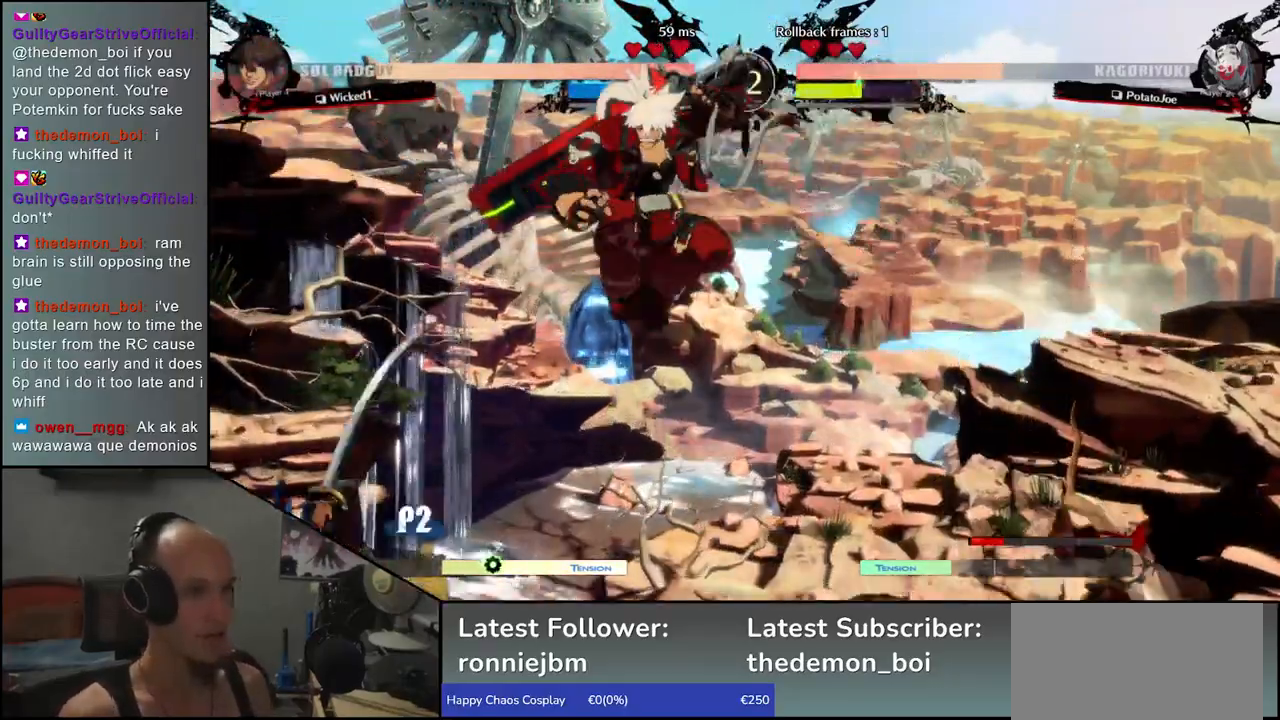
{"buttons": [], "left_stick": "center", "events": [[433, "R1", "down"], [500, "R1", "up"]]}
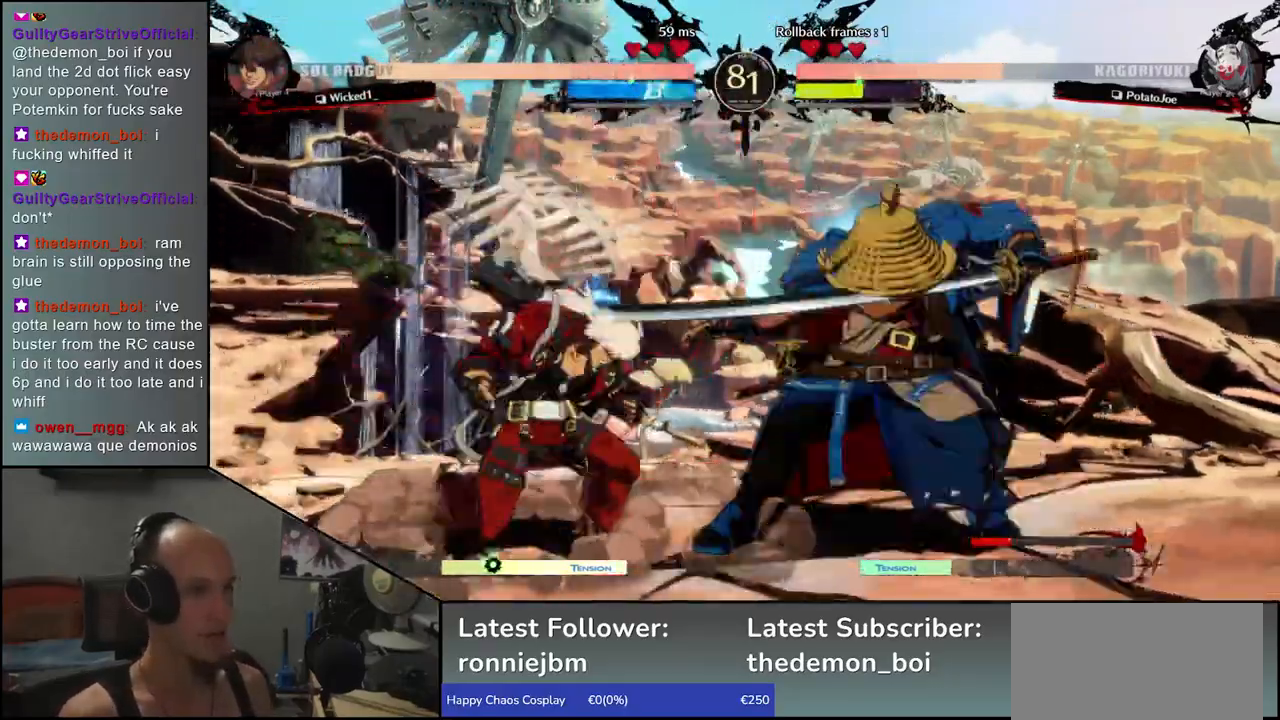
{"buttons": [], "left_stick": "right", "events": [[100, "R1", "down"], [167, "R1", "up"], [250, "R1", "down"], [350, "R1", "up"], [433, "left_stick", "right"]]}
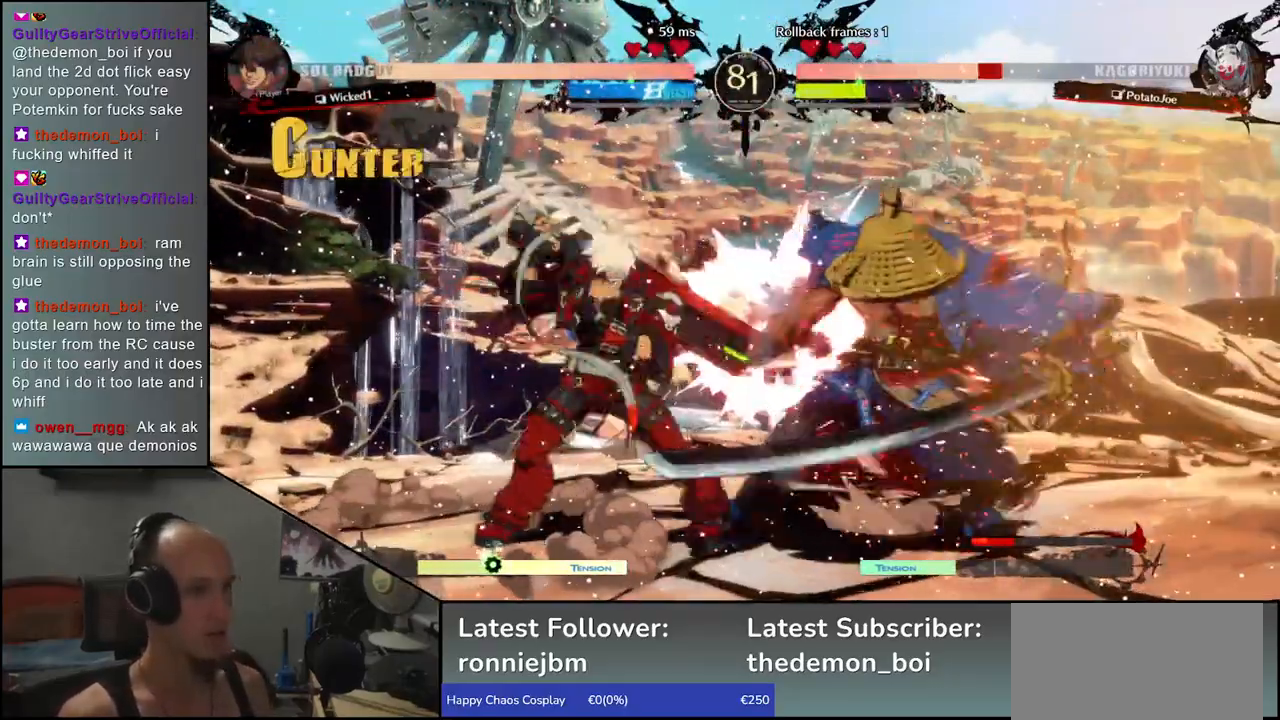
{"buttons": [], "left_stick": "right", "events": []}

_ _ _ _ _

_ASSIGNMENT_
Return a verbatim transcription of the data, omitting all images.

_RESULT OF THIS EXERCISE_
{"buttons": [], "left_stick": "center", "events": [[433, "R1", "down"], [500, "R1", "up"]]}
{"buttons": [], "left_stick": "right", "events": [[100, "R1", "down"], [167, "R1", "up"], [250, "R1", "down"], [350, "R1", "up"], [433, "left_stick", "right"]]}
{"buttons": [], "left_stick": "right", "events": []}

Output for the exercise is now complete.